Toni Keddell, sophomore criminology major. (Julia Keane/Bloc Photographer)
Toni Keddell, sophomore criminology major. (Julia Keane/Bloc Photographer)

“I do think voting is very important because, for instance, tuition is constantly hiking up so we have to make it affordable for everyone. When I went to the Anthony Brown event, they were talking about how that’s something they’re working towards, and we can vote for those people to represent us.” – Toni Keddell, sophomore criminology major.

Destini Baldwin, junior journalism major. (Julia Keane/Bloc Photographer)
Destini Baldwin, junior journalism major. (Julia Keane/Bloc Photographer)

“I think voting is important. Sometimes we don’t see the changes directly so I think a lot of people our age are afraid to vote or they don’t care about voting, but I do think it’s important.” – Destini Baldwin, junior journalism major.

Brad Seidman, senior environmental science and policy major. (Julia Keane/Bloc Photographer)
Brad Seidman, senior environmental science and policy major. (Julia Keane/Bloc Photographer)

“I think that voting is absolutely a civic duty because I definitely notice people complaining about lack of social-economic change, but I definitely notice a lot of voter apathy amongst our age group for sure.” – Brad Seidman, senior environmental science and policy major.

Julian Do, junior mechanical engineering major. (Julia Keane/Bloc Photographer)
Julian Do, junior mechanical engineering major. (Julia Keane/Bloc Photographer)

“Yes, I think voting is very important for students, not just because it’s our civic duty but because it’s a way for us to get our point across as young people and a demographic that older generations don’t see as important or as socially aware as others.” – Julian Do, junior mechanical engineering major.

Nick Rozzo, sophomore economics and government and politics double major. (Julia Keane/Bloc Photographer)
Nick Rozzo, sophomore economics and government and politics double major. (Julia Keane/Bloc Photographer)

“I think voting is the greatest thing that humanity has ever created. Literally. The idea that we are all important and that our opinion matters and the idea that we can collectively decide our fate, spread equally amongst us all is awesome. And every time that we get to practice that, it should be celebrated. Those that fail to see how great it is are morons. They don’t trust others to make the decisions and don’t believe in themselves or have the cojones to vote and decide.” – Nick Rozzo, sophomore economics and government and politics double major.

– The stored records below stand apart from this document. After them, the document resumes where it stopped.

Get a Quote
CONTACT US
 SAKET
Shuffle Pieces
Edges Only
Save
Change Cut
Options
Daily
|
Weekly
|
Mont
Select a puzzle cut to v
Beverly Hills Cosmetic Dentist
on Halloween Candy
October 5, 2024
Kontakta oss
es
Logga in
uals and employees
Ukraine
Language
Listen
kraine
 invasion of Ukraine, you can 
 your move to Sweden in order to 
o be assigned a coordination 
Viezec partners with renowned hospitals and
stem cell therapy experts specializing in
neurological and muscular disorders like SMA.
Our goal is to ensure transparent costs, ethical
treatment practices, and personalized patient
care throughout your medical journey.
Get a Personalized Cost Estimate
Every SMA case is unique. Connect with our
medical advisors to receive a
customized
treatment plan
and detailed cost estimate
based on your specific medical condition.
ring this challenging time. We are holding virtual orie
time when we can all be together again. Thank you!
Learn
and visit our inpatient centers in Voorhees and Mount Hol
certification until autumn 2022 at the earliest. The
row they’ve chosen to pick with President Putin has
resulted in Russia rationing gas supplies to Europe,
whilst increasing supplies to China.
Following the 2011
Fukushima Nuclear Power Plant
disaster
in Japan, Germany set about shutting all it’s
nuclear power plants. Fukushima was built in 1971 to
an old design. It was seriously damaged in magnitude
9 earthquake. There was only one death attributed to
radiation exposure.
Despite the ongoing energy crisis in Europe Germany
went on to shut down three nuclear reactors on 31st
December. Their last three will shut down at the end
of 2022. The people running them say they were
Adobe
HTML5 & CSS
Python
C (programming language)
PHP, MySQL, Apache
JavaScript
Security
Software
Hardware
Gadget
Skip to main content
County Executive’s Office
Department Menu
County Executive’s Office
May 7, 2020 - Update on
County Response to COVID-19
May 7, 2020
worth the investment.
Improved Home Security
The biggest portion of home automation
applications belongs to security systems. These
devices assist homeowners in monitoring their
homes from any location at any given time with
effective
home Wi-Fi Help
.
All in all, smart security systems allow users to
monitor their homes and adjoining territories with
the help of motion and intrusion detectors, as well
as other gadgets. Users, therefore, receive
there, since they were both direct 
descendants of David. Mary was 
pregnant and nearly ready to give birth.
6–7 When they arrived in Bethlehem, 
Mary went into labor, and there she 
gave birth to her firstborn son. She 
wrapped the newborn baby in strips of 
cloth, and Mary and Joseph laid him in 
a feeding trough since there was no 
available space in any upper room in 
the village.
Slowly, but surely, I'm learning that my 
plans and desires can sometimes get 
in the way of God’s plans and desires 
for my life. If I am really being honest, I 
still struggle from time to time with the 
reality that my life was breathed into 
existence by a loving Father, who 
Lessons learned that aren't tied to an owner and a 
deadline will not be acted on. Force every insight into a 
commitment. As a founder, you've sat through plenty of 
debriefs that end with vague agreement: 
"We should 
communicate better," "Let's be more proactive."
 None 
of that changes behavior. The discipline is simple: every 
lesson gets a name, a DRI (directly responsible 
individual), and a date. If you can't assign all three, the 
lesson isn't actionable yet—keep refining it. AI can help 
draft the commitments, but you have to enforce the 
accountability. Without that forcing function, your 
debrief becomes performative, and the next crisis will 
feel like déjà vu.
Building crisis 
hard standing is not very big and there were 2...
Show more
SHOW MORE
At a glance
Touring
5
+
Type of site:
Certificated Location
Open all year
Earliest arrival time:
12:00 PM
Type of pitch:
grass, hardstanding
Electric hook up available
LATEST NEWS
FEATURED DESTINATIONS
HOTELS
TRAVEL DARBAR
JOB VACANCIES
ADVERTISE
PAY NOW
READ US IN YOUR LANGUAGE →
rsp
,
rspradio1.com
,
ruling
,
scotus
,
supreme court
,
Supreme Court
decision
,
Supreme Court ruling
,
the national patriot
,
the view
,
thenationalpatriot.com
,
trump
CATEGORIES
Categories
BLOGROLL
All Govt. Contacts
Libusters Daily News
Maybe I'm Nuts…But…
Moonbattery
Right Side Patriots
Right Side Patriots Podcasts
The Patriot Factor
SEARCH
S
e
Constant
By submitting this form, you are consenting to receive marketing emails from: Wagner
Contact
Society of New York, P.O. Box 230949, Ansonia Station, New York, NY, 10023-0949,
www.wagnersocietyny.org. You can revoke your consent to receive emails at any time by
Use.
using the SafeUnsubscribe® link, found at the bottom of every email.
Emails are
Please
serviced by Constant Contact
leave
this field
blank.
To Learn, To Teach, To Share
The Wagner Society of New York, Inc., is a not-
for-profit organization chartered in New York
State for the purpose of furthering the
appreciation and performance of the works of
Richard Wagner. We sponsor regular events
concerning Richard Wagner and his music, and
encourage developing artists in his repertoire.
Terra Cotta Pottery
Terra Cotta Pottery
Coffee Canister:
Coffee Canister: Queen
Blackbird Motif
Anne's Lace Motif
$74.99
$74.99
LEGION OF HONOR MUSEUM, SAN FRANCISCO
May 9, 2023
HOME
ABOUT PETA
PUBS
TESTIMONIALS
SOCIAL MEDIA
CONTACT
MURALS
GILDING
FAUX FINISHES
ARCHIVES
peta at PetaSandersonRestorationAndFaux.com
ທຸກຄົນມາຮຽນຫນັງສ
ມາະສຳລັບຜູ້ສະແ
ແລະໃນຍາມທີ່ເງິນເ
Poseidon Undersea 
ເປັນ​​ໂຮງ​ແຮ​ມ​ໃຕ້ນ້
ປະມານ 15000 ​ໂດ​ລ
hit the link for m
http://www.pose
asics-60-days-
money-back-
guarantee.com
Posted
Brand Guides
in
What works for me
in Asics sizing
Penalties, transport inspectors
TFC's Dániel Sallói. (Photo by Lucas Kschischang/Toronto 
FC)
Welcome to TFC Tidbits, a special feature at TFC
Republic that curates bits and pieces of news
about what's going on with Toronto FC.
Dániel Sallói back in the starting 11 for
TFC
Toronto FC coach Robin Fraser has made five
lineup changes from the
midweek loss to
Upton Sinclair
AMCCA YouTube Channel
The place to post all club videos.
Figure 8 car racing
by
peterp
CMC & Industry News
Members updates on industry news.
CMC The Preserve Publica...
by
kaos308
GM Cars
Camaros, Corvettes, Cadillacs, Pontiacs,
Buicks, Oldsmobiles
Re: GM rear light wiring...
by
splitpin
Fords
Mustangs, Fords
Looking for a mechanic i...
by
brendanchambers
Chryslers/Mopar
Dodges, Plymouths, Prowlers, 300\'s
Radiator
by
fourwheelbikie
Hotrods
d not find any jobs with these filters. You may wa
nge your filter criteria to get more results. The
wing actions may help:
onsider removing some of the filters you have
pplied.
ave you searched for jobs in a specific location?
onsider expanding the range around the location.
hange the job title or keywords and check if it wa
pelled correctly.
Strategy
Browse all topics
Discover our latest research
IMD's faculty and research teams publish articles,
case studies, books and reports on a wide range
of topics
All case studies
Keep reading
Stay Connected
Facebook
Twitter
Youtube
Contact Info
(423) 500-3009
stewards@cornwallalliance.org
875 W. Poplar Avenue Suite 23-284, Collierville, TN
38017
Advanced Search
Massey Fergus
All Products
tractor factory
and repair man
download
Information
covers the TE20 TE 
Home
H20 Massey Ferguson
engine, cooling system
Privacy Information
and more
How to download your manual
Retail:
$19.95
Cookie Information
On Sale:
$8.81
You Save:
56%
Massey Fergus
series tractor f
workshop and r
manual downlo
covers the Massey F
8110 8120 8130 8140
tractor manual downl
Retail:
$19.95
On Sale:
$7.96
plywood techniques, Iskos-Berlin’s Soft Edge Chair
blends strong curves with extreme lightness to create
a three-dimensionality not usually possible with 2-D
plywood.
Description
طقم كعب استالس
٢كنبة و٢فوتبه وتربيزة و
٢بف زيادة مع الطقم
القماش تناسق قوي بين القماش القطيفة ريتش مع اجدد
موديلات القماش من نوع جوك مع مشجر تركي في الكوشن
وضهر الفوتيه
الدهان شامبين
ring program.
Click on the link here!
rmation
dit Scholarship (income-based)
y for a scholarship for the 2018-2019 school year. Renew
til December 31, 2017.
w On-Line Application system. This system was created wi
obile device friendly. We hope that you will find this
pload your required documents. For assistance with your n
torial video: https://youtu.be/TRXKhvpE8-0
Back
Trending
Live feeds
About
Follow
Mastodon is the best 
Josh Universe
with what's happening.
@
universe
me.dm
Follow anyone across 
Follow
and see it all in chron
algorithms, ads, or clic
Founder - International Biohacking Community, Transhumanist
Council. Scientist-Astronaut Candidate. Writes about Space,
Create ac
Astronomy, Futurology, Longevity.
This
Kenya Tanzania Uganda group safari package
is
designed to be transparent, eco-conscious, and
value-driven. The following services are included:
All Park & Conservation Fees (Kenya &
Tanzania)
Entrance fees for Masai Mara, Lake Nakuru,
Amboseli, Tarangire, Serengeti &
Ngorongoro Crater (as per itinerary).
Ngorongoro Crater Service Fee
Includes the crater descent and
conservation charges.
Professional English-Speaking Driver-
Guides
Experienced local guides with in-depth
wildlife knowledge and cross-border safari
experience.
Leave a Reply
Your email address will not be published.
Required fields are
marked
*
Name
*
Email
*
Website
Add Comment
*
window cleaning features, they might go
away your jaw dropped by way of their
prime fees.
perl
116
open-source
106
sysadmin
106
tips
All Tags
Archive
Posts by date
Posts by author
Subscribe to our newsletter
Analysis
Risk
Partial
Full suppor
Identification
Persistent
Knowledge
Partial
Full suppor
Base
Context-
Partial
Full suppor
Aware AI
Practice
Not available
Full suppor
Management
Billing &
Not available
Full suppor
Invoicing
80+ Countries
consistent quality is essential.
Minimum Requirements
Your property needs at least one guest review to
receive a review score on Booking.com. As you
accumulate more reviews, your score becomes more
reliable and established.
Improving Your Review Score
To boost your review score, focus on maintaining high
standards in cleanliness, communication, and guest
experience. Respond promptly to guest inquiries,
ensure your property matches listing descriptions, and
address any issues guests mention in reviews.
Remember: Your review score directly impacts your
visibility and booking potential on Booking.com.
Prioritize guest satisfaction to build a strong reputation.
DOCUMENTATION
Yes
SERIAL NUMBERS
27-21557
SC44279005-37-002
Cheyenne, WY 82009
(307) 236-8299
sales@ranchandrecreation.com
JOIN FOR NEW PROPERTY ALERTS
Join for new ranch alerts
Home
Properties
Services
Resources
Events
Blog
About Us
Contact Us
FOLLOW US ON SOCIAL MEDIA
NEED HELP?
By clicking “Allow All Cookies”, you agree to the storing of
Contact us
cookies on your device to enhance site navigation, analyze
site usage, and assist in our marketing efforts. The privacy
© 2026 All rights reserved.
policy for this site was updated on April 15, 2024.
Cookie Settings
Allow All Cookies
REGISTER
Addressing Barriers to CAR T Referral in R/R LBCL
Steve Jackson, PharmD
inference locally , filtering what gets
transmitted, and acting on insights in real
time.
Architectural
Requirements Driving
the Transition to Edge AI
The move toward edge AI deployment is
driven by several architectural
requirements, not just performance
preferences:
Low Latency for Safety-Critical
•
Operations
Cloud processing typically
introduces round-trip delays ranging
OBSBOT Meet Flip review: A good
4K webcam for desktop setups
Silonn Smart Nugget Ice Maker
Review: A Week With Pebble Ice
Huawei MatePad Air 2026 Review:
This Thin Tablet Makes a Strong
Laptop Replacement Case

Christian Knapp, freshman economics and government and politics double major. (Julia Keane/Bloc Photographer)
Christian Knapp, freshman economics and government and politics double major. (Julia Keane/Bloc Photographer)

“A lot of people cite voting being important because of all the people that have died for our country, and I think that’s a fantastic reason, but I think it comes down to a lot of things. The whole world has been watching. We’ve had this great American experiment, the American democracy experiment for centuries now and I think it’s really up to us and especially our generation to prove to them that the experiment is alive and well. People accuse voters of picking candidates that are very far left or very far right. I think at the end of the day, that voters, especially young people, are adult enough to make their own decisions and realize what’s going on and pick candidates that are in it for the right reasons, to get something done and not just to get a political headline. So why should someone vote in an age where we have the electoral college or you’re one in 650,000 in a congressional district? Well, statistically, because so many people don’t vote, you’re pretty well off voting and your vote does make a difference. Your vote can really sway a lot of things. It can come down to the local elections. The quote “all politics is local” is very applicable. It’s one thing that sets us apart from a lot of countries. I think voting is merely just the first step of getting involved civically in the United States.” – Christian Knapp, freshman economics and government and politics double major.